# Couples home torn down in Spain



## Stravinsky (Aug 12, 2007)

Despite seemingly doing everything correctly and living there for 6 years, this couple had their home torn down

How can this be allowed to happen, and will it deter people from investing their life savings in the Spanish property market which is already becoming depressed?

Devastated British pensioner collapses as bulldozers demolish dream retirement home in Spain | the Daily Mail


----------



## Wils & Nance (Dec 31, 2007)

OH GOD, how awful !
That is such a terrible shame ! It is one of the areas we were thinking of buying too !
Is there some sort of list, some book in the town hall, some sort of assurance that what you buy is all legit ?
If not, why not ?

I realise that these things happen due to unscrupulous people, backhanders, etc !
It happens here to, a friend of ours just had a house fire in Inverness, due to a boiler, fortunately not too serious, but it got much more serious when the tried to get it repaired.
A new boiler could not be fitted, the pipework for the gas was illegal, not due to it being an old property because it is not, it's only 12 years old.
But whoever built it, put all the gas pipes under the foundations and they were too narrow to be legal.
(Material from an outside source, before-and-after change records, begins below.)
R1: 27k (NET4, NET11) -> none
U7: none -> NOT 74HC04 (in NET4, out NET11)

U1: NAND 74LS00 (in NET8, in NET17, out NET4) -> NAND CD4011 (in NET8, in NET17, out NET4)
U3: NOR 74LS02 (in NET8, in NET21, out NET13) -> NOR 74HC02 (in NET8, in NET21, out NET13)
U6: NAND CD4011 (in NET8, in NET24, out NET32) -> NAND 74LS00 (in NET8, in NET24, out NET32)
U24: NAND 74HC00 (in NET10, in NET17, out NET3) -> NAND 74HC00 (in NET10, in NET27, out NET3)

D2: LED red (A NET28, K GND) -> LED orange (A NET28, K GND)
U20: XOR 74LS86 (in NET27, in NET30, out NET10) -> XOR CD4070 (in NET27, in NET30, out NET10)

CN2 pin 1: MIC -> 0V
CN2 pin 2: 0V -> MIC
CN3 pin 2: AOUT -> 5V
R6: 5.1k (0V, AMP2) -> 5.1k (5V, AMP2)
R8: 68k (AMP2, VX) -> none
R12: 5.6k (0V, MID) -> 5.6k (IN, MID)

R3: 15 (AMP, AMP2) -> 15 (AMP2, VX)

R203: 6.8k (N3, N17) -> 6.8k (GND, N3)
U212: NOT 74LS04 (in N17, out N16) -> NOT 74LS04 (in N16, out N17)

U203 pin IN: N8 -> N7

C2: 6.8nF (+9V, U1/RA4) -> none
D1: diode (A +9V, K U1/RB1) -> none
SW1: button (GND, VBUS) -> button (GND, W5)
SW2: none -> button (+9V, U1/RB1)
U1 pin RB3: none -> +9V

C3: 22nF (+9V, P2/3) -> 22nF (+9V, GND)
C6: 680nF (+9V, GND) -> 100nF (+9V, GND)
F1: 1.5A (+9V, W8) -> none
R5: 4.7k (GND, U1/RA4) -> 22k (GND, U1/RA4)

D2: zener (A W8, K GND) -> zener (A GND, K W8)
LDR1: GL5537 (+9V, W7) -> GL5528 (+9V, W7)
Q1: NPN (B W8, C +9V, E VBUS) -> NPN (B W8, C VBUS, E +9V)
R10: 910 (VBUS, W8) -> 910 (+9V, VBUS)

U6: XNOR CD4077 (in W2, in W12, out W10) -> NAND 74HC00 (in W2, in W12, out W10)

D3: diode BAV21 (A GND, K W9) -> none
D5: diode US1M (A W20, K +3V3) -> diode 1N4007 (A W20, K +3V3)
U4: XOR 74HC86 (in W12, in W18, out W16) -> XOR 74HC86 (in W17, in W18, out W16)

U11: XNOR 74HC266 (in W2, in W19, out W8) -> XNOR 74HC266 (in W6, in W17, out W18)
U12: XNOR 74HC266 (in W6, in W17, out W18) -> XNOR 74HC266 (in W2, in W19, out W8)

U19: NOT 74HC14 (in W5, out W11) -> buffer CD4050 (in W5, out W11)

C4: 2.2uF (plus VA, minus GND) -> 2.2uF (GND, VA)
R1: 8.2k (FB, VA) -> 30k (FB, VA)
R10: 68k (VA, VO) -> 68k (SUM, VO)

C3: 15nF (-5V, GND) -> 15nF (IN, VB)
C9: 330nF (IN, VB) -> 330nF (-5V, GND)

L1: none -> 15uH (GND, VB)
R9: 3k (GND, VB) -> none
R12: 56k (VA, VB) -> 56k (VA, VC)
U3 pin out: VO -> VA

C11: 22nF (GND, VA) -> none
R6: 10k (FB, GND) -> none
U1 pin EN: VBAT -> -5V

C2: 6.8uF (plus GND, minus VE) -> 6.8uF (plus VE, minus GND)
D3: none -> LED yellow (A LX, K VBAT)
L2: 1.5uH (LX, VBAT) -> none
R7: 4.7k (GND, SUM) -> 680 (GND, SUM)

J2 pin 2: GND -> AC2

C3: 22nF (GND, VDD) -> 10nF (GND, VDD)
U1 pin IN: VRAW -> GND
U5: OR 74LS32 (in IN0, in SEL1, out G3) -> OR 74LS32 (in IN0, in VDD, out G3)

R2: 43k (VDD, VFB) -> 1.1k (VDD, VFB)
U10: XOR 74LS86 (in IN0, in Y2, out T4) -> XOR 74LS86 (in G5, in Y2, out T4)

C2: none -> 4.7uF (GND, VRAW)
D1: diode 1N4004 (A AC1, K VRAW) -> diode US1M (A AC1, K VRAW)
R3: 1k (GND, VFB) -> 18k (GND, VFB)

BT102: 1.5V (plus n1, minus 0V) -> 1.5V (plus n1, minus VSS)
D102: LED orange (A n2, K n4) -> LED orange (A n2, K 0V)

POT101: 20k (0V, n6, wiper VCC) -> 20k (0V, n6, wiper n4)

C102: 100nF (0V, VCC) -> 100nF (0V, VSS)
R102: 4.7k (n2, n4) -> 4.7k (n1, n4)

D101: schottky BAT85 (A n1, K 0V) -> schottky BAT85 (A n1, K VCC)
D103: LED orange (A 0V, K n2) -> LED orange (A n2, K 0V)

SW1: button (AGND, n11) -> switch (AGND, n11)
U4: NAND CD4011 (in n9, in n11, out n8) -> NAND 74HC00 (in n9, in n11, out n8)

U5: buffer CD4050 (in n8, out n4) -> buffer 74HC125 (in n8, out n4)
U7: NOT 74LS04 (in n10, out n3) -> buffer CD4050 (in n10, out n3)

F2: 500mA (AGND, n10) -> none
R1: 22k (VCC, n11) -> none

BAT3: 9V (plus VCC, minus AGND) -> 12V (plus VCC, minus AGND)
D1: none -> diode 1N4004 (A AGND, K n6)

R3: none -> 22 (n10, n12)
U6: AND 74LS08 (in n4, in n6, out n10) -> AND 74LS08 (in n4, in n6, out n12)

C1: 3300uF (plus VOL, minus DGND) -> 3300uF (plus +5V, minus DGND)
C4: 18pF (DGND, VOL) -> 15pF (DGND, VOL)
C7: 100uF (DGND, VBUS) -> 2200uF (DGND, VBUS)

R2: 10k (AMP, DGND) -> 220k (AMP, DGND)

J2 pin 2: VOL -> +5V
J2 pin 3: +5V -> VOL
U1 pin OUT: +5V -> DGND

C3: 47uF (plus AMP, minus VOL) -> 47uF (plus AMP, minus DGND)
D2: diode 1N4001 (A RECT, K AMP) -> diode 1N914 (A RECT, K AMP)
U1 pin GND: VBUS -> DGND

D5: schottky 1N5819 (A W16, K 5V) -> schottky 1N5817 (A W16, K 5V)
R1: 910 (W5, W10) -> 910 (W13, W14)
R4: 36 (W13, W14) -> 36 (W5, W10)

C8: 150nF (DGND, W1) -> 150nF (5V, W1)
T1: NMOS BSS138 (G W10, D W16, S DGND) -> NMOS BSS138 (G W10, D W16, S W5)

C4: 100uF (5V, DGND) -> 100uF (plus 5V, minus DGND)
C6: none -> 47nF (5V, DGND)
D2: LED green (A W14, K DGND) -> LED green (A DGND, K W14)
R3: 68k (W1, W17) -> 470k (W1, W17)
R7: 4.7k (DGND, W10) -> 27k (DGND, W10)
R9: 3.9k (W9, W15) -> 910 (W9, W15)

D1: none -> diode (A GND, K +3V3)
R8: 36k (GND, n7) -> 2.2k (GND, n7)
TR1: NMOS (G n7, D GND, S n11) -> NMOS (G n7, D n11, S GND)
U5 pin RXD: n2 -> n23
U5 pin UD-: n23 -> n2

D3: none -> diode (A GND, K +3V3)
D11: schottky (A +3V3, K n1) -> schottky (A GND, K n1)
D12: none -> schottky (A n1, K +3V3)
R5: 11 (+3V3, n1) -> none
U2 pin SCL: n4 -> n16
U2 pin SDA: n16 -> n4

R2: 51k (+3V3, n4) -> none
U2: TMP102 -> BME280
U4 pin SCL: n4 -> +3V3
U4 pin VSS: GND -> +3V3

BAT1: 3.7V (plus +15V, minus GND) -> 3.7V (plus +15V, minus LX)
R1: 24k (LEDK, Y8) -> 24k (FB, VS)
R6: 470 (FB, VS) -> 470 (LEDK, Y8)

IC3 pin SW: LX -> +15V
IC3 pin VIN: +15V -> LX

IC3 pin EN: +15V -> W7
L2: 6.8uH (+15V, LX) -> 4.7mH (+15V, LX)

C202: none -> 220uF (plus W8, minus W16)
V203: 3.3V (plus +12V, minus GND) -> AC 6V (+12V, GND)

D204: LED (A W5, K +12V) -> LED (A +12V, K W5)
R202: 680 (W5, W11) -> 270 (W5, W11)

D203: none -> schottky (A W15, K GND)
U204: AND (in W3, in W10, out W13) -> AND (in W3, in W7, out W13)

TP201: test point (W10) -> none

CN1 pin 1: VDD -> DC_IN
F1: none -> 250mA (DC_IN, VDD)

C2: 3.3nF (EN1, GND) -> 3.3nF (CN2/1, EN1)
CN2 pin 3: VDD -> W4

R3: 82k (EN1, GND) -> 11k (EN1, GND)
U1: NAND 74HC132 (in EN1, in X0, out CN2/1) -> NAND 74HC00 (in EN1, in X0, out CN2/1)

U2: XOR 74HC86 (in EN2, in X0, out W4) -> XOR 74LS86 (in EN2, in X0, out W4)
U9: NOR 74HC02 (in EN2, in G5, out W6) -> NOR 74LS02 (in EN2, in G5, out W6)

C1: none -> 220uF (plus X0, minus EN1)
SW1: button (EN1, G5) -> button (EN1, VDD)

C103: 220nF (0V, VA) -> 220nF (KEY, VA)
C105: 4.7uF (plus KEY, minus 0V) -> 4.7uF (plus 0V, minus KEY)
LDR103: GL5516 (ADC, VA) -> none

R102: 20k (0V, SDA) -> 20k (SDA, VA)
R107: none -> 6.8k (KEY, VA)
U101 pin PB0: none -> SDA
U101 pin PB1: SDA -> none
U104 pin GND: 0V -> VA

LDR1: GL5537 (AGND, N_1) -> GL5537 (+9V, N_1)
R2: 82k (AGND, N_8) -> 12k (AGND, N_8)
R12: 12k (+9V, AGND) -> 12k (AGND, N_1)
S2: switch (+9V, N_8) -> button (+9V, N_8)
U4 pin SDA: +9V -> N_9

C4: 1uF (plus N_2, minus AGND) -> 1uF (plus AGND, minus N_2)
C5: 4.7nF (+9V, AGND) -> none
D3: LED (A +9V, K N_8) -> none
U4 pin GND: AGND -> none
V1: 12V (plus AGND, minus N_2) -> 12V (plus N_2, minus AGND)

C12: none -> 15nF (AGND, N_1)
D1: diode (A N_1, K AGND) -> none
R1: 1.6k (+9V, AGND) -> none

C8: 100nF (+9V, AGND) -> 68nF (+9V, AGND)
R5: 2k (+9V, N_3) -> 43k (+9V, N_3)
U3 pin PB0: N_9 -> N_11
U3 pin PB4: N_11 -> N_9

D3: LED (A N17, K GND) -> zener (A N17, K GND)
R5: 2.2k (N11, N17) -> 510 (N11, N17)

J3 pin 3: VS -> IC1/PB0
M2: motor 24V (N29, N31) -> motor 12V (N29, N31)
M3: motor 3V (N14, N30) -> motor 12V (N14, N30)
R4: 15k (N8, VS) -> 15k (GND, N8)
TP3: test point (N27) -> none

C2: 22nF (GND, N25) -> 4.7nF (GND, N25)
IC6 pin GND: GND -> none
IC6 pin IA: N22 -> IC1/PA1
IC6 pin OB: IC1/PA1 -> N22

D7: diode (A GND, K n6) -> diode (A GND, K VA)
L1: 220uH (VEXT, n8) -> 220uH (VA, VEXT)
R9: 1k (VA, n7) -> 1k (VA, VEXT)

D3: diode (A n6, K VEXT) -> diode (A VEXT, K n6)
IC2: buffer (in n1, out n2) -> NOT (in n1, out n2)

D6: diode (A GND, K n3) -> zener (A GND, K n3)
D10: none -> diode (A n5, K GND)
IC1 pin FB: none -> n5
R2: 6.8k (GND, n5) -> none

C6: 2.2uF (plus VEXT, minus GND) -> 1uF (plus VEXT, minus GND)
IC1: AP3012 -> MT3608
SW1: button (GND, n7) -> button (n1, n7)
Plus they should be accessible which they are not.
You just can't count on anyone not to cut corners !


----------



## Stravinsky (Aug 12, 2007)

The problems are that there have been decades of illegal building. This house was actually legal as far as the Town Hall was concerned, so they thought they were safe. However the junta of Andalucia decided it wasn't.

When we moved here we made a conscious decision to buy on an Urb. We chose very carefully the urb that we bought on. I didn't want a Brit enclave, nor did I want to live in a box.

But by doing this and ensuring the area is legal you can be more protected, especially when it is established.

You need a very very good solicitor, and if there is anything that seems untoward in the sale process that cannot be explained satisfactorarily then walk away. Good idea is when you have made your choice go to the town hall with an interpreter and have the plot / building thoroughly checked over


----------